For generalized linear models other than ordinal and multinomial models, see stats::predict.glm() for more information on how predictions are computed and which arguments can be specified. Note that standard errors cannot be computed for the predictions using predict.glm_weightit().

For ordinal and multinomial models, setting type = "mean" computes the expected value of the outcome for each unit; this corresponds to the sum of the values supplied in values weighted by the predicted probability of those values. If values is omitted, predict() will attempt to convert the outcome levels to numeric values, and if this cannot be done, an error will be thrown. values should be specified as a named vector, e.g., values = c(one = 1, two = 2, three = 3), where "one", "two", and "three" are the original outcome levels and 1, 2, and 3 are the numeric values they correspond to. This method only makes sense to use if the outcome levels meaningfully correspond to numeric values.

For ordinal models, setting type = "link" (also "lp") computes the linear predictor without including the thresholds. This can be interpreted as the prediction of the latent variable underlying the ordinal response.
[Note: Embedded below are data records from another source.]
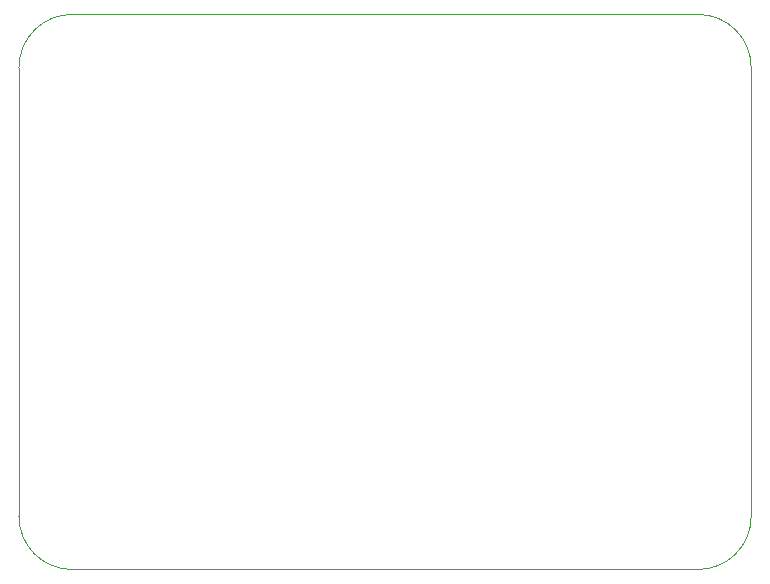
<source format=gm1>
G04 #@! TF.GenerationSoftware,KiCad,Pcbnew,7.0.2*
G04 #@! TF.CreationDate,2023-06-13T08:28:25-06:00*
G04 #@! TF.ProjectId,Fuente_TE2007B_Simetrica,4675656e-7465-45f5-9445-32303037425f,rev?*
G04 #@! TF.SameCoordinates,Original*
G04 #@! TF.FileFunction,Profile,NP*
%FSLAX46Y46*%
G04 Gerber Fmt 4.6, Leading zero omitted, Abs format (unit mm)*
G04 Created by KiCad (PCBNEW 7.0.2) date 2023-06-13 08:28:25*
%MOMM*%
%LPD*%
G01*
G04 APERTURE LIST*
G04 #@! TA.AperFunction,Profile*
%ADD10C,0.100000*%
G04 #@! TD*
G04 APERTURE END LIST*
D10*
X78000000Y-114000000D02*
X78000000Y-76000000D01*
X78000000Y-114000000D02*
G75*
G03*
X82500000Y-118500000I4500000J0D01*
G01*
X82500000Y-71500000D02*
X135500000Y-71500000D01*
X139999886Y-76031865D02*
X140000000Y-114000000D01*
X139999887Y-76031865D02*
G75*
G03*
X135500000Y-71500000I-4499887J31865D01*
G01*
X135500000Y-118500000D02*
X82500000Y-118500000D01*
X82500000Y-71500000D02*
G75*
G03*
X78000000Y-76000000I0J-4500000D01*
G01*
X135500000Y-118500000D02*
G75*
G03*
X140000000Y-114000000I0J4500000D01*
G01*
M02*

</source>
This cannot be used with multinomial models.

Examples

Run this code

data("lalonde", package = "cobalt")

# Logistic regression model
fit1 <- glm_weightit(
  re78 > 0 ~ treat * (age + educ + race + married +
                        re74 + re75),
  data = lalonde, family = binomial, vcov = "none")

summary(predict(fit1))

# G-computation using predicted probabilities
p0 <- predict(fit1, type = "response",
              newdata = transform(lalonde,
                                  treat = 0))

p1 <- predict(fit1, type = "response",
              newdata = transform(lalonde,
                                  treat = 1))

mean(p1) - mean(p0)

# Multinomial logistic regression model
lalonde$re78_3 <- factor(findInterval(lalonde$re78,
                                      c(0, 5e3, 1e4)),
                         labels = c("low", "med", "high"))

fit2 <- multinom_weightit(
  re78_3 ~ treat * (age + educ + race + married +
                      re74 + re75),
  data = lalonde, vcov = "none")

# Predicted probabilities
head(predict(fit2))

# Class assignment accuracy
mean(predict(fit2, type = "class") == lalonde$re78_3)

# G-computation using expected value of the outcome
values <- c("low" = 2500,
            "med" = 7500,
            "high" = 12500)

p0 <- predict(fit2, type = "mean", values = values,
              newdata = transform(lalonde,
                                  treat = 0))

p1 <- predict(fit2, type = "mean", values = values,
              newdata = transform(lalonde,
                                  treat = 1))

mean(p1) - mean(p0)
# \donttest{
# Ordinal logistic regression
fit3 <- ordinal_weightit(
  re78 ~ treat * (age + educ + race + married +
                    re74 + re75),
  data = lalonde, vcov = "none")

# G-computation using expected value of the outcome;
# using original outcome values
p0 <- predict(fit3, type = "mean",
              newdata = transform(lalonde,
                                  treat = 0))

p1 <- predict(fit3, type = "mean",
              newdata = transform(lalonde,
                                  treat = 1))

mean(p1) - mean(p0)
# }